In Matthew 28:19, Jesus says that we are to “Go…. make disciples….” We often don’t think of “going” right outside our front doors. Have you ever seen your neighborhood, apartment complex or wherever you live as a mission field? Now with social distancing in place due to COVID-19, we must be more creative with how we approach this. Here are four things you can do this week to be a good neighbor and to be on mission in your neighborhood.
When we moved into our neighborhood, one of our first commitments was to walk around the block every day just before or after dinnertime. We got to know more neighbors by doing this than by doing anything else. Pick a spot to walk regularly. If you live on a busy road, find a local park or high school track that people walk around. If walking isn’t an option for you, just get out and experience the “rhythms” of your neighborhood, in whatever way is best for you and your family.
Pray for your eyes to be opened to your neighborhood and the needs around you. You might be surprised at what you begin to see. You might notice people only go outside at certain times. While maintaining a safe distance is a requirement for everyone’s safety, taking a walk and praying can be a regular part of your schedule.

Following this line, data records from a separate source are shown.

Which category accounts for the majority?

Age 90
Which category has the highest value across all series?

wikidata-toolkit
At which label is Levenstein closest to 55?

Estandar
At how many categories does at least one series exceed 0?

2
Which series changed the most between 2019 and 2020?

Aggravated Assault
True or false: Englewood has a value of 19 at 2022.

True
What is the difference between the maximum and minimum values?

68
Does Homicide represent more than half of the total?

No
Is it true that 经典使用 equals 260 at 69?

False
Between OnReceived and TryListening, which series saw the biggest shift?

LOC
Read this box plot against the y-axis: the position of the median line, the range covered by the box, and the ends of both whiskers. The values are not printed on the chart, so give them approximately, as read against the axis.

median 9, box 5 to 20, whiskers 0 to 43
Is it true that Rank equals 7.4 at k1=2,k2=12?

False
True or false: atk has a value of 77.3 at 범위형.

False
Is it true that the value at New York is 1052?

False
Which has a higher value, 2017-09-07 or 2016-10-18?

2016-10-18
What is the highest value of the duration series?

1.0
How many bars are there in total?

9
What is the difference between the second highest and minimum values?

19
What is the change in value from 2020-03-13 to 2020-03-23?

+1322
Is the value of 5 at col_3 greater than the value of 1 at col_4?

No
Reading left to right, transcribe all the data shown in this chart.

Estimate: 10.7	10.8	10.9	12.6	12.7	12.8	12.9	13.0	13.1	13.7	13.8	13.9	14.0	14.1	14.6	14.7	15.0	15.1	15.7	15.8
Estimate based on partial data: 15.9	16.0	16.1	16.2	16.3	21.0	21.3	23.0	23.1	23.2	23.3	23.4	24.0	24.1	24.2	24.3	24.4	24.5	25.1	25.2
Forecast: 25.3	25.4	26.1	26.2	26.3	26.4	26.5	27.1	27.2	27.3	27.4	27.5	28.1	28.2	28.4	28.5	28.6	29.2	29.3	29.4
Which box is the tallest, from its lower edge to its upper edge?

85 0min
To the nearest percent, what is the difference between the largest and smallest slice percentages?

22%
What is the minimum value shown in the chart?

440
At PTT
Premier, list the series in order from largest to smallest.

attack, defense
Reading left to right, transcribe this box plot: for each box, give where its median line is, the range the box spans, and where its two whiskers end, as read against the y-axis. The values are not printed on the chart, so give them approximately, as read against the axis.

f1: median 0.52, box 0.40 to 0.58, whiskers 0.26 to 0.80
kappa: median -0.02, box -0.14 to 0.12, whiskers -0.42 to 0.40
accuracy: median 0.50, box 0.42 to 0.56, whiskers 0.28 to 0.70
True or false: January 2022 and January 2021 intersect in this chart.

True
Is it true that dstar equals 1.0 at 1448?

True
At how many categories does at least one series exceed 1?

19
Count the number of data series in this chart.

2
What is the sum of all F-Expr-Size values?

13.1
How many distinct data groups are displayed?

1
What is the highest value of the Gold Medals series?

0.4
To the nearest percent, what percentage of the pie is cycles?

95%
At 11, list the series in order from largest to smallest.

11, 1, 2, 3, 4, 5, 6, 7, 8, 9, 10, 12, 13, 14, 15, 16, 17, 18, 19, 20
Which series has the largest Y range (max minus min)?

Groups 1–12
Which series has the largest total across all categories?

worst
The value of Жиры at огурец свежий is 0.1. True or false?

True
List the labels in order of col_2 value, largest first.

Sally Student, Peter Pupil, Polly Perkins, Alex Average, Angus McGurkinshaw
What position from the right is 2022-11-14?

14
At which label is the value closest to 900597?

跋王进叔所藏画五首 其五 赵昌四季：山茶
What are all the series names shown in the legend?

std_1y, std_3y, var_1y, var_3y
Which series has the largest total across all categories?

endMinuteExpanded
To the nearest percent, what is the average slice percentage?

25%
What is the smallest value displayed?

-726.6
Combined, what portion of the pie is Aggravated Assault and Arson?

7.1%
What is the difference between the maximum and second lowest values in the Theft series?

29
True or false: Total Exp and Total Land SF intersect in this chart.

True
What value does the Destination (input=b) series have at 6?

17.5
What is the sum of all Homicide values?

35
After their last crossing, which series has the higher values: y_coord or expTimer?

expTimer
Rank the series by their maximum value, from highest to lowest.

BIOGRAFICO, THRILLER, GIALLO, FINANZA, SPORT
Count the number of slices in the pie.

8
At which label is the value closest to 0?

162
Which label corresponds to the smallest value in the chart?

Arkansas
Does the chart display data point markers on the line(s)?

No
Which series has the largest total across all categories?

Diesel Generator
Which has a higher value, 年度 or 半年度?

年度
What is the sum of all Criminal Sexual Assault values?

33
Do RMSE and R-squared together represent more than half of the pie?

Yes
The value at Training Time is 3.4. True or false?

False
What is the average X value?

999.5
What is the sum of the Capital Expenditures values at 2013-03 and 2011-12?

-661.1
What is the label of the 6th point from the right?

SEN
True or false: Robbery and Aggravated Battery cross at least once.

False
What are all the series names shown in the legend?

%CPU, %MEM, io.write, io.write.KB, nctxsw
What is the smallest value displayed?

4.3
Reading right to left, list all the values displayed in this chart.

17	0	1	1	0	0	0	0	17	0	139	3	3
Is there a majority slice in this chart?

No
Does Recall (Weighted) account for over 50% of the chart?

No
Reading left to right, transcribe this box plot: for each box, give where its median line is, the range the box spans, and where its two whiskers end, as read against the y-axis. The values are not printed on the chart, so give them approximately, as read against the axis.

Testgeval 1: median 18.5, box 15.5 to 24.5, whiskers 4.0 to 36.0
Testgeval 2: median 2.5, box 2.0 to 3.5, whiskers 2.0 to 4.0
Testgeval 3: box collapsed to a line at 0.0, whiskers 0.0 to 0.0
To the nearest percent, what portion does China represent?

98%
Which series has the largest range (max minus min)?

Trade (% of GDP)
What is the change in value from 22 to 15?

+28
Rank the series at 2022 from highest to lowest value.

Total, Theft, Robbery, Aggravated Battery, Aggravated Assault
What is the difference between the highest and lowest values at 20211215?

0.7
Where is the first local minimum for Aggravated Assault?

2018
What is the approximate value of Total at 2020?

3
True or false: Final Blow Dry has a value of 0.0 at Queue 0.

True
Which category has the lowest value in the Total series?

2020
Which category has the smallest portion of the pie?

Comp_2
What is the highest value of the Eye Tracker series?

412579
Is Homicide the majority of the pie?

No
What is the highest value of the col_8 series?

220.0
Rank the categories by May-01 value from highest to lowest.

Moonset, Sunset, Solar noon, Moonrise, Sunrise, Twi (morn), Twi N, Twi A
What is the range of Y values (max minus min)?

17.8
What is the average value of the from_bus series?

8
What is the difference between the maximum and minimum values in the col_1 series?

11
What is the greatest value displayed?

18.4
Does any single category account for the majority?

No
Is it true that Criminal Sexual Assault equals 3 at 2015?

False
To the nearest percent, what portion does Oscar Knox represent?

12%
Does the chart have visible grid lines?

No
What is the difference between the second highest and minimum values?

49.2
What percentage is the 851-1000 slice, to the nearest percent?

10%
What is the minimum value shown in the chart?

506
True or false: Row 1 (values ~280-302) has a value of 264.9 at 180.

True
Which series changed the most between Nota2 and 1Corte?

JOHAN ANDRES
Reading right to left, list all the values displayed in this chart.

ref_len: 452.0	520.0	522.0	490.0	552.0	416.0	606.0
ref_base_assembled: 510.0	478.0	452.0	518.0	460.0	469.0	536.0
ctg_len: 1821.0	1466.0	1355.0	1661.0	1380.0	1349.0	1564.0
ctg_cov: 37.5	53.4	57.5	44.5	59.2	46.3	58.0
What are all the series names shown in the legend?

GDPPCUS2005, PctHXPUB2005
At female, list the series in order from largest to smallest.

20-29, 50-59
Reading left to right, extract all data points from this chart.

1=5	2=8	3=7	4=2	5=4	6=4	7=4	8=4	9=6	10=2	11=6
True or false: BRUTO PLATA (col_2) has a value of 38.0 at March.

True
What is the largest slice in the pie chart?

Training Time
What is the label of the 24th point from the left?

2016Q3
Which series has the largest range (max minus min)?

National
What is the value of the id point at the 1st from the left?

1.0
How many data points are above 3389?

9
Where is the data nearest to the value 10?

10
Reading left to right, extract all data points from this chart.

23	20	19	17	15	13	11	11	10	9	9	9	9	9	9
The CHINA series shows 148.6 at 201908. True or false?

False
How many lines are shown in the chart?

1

Since eating is something that both my neighbors and I do every day, we started inviting neighbors over for a meal. Sometimes we would have big neighborhood breakfasts on Saturdays where each family would bring a side and we would cook the pancakes. This is a great way to naturally get to know folks in a deeper way. Good food and good conversations go hand in hand. In light of current circumstances, consider sharing meals around a computer or phone on video conference. Conversation can still happen around a meal, we just have to do it creatively.
A mentor once told me that “Jesus always made time for interruptions.” Interruptions are often opportunities in disguise. Does it feel like an interruption to help a neighbor in need? Now that our routines have been altered due to COVID-19, be careful not to fill up your calendar. If you do, you won’t be open to interruptions (i.e. opportunities) from calls, texts or video chats from your neighbors. That’s where mission in the neighborhood lives — the unexpected conversations and happenings. Don’t miss these opportunities because you’re too busy.
There’s one more thing you can do to love your neighbors. You must love Jesus to love your neighbors. If you don’t love Jesus, your neighbors will just be another task on your to-do list.
After all, the Great Commission of going and making disciples is linked to the Great Commandment, found in Luke 10:27: “And he answered, ‘You shall love the Lord your God with all your heart and with all your soul and with all your strength and with all your mind, and your neighbor as yourself.’”
You won’t do it exactly like we do it in our neck of the woods, and it will certainly be different in this uncertain season, but no matter how you do it, if you aren’t the missionary to the people in your neighborhood, who will be?